Top Ten Movies of 2012 — Number Seven

7declaration

There is a creative exuberance to Valérie Donzelli’s Declaration of War that stands in beautifully paradoxical contrast to the smothering sorrow of its subject matter. Donzelli and Jérémie Elkaïm play a French couple with classically familiar names, Juliette and Roméo. They meet, fall in love and marry through the popping wonder of movie montage techniques. They also have a son, their idyllic shared life apparently progressing exactly as expected, at least until they discover–belatedly, painfully–that the boy is cursed with a brain tumor, setting into motion an almost unfathomable existence marked by constant treatment and visitations done over a crib in a hospital room.
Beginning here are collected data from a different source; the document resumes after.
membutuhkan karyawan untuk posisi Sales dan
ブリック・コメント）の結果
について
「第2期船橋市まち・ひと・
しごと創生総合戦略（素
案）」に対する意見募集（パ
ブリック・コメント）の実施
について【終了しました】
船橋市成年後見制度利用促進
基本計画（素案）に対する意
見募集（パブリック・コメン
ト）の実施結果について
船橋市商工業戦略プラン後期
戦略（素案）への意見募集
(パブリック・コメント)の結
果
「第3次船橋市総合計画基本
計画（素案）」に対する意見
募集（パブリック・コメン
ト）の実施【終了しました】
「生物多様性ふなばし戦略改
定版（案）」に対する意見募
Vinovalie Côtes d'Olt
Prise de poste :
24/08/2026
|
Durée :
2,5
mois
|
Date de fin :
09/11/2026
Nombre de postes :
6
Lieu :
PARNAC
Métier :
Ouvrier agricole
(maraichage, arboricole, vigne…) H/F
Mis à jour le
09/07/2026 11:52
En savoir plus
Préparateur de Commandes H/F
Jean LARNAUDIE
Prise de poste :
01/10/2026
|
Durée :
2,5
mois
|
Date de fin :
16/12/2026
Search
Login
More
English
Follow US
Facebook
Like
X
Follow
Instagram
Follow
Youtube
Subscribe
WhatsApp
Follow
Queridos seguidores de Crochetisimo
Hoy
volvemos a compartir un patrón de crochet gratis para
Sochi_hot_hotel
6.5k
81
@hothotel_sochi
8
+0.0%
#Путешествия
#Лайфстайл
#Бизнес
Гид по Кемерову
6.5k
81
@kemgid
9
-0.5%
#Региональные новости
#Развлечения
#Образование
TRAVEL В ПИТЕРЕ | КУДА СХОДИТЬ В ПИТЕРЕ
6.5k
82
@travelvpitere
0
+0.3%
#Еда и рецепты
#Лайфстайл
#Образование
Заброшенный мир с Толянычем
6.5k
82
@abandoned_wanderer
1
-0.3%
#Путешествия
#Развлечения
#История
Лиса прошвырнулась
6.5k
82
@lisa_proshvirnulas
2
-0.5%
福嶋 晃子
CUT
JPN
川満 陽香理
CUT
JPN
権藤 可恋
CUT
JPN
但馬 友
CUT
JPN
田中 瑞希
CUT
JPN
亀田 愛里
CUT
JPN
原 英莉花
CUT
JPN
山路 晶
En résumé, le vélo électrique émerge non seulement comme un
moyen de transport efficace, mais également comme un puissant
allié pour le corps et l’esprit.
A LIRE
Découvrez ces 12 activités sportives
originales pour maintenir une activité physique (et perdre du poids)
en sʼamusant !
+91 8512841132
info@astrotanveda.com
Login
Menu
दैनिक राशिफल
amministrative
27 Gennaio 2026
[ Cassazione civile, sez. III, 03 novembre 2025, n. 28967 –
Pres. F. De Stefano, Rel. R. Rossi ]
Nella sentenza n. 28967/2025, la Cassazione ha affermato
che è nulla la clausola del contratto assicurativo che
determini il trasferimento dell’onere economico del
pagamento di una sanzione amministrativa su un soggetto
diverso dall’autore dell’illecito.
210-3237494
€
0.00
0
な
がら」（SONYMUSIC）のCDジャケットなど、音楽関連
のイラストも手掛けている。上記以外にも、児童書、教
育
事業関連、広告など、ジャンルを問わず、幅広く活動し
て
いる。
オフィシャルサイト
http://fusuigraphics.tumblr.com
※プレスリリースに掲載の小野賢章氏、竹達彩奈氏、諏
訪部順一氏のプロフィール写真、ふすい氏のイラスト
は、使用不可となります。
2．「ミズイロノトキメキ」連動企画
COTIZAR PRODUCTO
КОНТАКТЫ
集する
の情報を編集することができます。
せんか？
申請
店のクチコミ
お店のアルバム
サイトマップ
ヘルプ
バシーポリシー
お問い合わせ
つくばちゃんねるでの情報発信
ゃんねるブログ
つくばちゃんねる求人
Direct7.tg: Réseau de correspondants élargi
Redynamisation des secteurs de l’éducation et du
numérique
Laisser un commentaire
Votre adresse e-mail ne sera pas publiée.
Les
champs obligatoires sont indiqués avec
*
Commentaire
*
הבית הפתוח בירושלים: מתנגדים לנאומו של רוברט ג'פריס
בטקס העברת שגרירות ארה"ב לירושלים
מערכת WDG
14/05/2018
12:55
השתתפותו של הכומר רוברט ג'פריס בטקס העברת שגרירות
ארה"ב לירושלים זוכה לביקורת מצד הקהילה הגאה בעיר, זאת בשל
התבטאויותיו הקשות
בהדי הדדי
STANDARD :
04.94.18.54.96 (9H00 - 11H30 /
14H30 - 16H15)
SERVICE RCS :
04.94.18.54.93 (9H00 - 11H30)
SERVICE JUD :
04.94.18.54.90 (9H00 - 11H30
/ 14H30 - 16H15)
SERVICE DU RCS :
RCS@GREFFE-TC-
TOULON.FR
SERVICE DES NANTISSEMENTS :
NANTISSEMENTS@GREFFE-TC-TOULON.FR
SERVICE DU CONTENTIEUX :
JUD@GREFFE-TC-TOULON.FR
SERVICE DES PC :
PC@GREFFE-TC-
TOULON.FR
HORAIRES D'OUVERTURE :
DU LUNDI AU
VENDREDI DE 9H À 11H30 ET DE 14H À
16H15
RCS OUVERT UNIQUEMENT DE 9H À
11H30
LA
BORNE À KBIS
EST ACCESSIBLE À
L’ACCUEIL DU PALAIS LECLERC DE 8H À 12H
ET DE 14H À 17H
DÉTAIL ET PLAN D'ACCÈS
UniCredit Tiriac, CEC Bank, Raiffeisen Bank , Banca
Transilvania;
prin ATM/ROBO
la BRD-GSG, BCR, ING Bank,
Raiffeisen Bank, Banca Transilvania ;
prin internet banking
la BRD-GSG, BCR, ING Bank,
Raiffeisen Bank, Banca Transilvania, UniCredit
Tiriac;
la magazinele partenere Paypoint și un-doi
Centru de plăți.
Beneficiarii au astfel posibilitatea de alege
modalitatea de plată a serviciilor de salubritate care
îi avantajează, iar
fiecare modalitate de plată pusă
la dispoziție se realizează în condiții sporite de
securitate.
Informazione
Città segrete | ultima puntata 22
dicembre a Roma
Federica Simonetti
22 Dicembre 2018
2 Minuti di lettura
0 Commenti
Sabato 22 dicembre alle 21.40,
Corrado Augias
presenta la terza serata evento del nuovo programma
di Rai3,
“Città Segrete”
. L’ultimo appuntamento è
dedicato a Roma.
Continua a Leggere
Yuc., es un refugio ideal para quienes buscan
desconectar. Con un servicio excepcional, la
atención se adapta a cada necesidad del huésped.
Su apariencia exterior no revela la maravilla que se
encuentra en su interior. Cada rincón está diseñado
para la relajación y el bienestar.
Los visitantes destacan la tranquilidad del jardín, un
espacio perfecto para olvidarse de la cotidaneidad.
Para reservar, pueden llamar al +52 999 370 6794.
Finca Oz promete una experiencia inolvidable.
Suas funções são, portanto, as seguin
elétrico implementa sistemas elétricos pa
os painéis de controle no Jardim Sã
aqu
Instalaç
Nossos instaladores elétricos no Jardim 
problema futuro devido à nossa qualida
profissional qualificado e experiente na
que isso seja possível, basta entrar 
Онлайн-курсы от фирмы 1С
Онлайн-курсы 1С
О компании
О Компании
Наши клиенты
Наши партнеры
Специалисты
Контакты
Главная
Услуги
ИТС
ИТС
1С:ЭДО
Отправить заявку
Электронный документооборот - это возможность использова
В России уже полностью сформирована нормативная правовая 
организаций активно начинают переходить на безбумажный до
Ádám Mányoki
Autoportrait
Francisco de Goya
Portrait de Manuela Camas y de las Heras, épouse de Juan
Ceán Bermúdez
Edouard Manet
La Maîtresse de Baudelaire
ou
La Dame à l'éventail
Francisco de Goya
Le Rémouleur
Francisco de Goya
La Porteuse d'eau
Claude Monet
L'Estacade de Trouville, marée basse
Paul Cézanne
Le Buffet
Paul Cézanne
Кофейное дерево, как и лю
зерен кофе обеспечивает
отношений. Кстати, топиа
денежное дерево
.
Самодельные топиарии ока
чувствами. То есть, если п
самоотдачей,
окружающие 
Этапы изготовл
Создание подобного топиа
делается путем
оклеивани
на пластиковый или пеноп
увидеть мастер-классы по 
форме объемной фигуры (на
It is naturally tragic material, but Donzelli doesn’t shift the tone accordingly, instead preferring to shape the film with the sort of effusively evident style pioneered by the New Wave practitioners of her homeland decades earlier. For a film that could have easily, understandably become relentlessly maudlin–especially given the reports that the story shaped by the two lead performers is highly autobiographical–Declaration of War finds sharper truths by going in the exact opposite direction. It’s not joyous, not at all. In fact, nothing is more clear in the film than the inescapable nature of the living agony of the parents, who can’t go anywhere without reminders of their son’s dire condition, often in the form of well-meaning expressions of sympathy. Conveying this hard reality with an approach that resounds with the exploratory powers of cinema itself, Donzelli gives the film a disarming emotional resonance that achieves more than any amount of fervently committed manipulation ever could.